- Information provided:

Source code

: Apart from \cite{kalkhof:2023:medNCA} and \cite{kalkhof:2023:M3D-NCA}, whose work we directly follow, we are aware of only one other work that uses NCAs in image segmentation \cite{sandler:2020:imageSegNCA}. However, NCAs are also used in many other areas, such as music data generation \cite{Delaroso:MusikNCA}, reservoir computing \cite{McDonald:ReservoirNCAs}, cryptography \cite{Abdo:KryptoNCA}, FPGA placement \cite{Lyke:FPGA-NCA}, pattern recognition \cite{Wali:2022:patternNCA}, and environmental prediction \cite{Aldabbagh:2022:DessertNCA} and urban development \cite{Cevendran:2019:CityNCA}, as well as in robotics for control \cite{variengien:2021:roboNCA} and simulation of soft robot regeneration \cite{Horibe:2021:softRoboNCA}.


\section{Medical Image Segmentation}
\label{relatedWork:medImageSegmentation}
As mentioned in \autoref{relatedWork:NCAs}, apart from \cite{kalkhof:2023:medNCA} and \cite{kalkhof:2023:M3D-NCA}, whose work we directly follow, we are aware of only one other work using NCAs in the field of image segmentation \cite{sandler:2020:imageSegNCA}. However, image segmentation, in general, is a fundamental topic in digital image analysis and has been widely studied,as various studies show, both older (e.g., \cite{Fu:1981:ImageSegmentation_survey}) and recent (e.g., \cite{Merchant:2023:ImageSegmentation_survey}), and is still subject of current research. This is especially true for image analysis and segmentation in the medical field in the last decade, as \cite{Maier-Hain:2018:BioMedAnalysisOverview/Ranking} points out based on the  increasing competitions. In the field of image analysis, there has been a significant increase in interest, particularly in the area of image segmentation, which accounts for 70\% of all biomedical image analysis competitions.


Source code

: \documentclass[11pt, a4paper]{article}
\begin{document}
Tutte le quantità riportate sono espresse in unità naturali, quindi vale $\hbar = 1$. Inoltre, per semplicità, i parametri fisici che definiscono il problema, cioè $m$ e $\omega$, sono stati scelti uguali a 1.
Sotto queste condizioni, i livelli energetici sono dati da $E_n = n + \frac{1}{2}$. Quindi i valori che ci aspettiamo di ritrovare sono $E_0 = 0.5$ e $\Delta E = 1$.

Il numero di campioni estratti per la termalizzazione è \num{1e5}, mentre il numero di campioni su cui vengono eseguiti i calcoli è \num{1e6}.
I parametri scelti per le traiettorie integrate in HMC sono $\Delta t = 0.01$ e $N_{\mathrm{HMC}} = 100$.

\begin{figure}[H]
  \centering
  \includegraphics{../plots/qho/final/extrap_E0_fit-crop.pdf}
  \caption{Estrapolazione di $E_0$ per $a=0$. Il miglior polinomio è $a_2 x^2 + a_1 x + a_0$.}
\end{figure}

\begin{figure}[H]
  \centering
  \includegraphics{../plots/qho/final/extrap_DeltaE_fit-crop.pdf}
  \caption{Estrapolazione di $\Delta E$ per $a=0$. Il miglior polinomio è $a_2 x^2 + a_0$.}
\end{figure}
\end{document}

- What the task requires: Exact copy required. Repeat the material above in full.

- Written reply:
Source code

: Apart from \cite{kalkhof:2023:medNCA} and \cite{kalkhof:2023:M3D-NCA}, whose work we directly follow, we are aware of only one other work that uses NCAs in image segmentation \cite{sandler:2020:imageSegNCA}. However, NCAs are also used in many other areas, such as music data generation \cite{Delaroso:MusikNCA}, reservoir computing \cite{McDonald:ReservoirNCAs}, cryptography \cite{Abdo:KryptoNCA}, FPGA placement \cite{Lyke:FPGA-NCA}, pattern recognition \cite{Wali:2022:patternNCA}, and environmental prediction \cite{Aldabbagh:2022:DessertNCA} and urban development \cite{Cevendran:2019:CityNCA}, as well as in robotics for control \cite{variengien:2021:roboNCA} and simulation of soft robot regeneration \cite{Horibe:2021:softRoboNCA}.


\section{Medical Image Segmentation}
\label{relatedWork:medImageSegmentation}
As mentioned in \autoref{relatedWork:NCAs}, apart from \cite{kalkhof:2023:medNCA} and \cite{kalkhof:2023:M3D-NCA}, whose work we directly follow, we are aware of only one other work using NCAs in the field of image segmentation \cite{sandler:2020:imageSegNCA}. However, image segmentation, in general, is a fundamental topic in digital image analysis and has been widely studied,as various studies show, both older (e.g., \cite{Fu:1981:ImageSegmentation_survey}) and recent (e.g., \cite{Merchant:2023:ImageSegmentation_survey}), and is still subject of current research. This is especially true for image analysis and segmentation in the medical field in the last decade, as \cite{Maier-Hain:2018:BioMedAnalysisOverview/Ranking} points out based on the  increasing competitions. In the field of image analysis, there has been a significant increase in interest, particularly in the area of image segmentation, which accounts for 70\% of all biomedical image analysis competitions.


Source code

: \documentclass[11pt, a4paper]{article}
\begin{document}
Tutte le quantità riportate sono espresse in unità naturali, quindi vale $\hbar = 1$. Inoltre, per semplicità, i parametri fisici che definiscono il problema, cioè $m$ e $\omega$, sono stati scelti uguali a 1.
Sotto queste condizioni, i livelli energetici sono dati da $E_n = n + \frac{1}{2}$. Quindi i valori che ci aspettiamo di ritrovare sono $E_0 = 0.5$ e $\Delta E = 1$.

Il numero di campioni estratti per la termalizzazione è \num{1e5}, mentre il numero di campioni su cui vengono eseguiti i calcoli è \num{1e6}.
I parametri scelti per le traiettorie integrate in HMC sono $\Delta t = 0.01$ e $N_{\mathrm{HMC}} = 100$.

\begin{figure}[H]
  \centering
  \includegraphics{../plots/qho/final/extrap_E0_fit-crop.pdf}
  \caption{Estrapolazione di $E_0$ per $a=0$. Il miglior polinomio è $a_2 x^2 + a_1 x + a_0$.}
\end{figure}

\begin{figure}[H]
  \centering
  \includegraphics{../plots/qho/final/extrap_DeltaE_fit-crop.pdf}
  \caption{Estrapolazione di $\Delta E$ per $a=0$. Il miglior polinomio è $a_2 x^2 + a_0$.}
\end{figure}
\end{document}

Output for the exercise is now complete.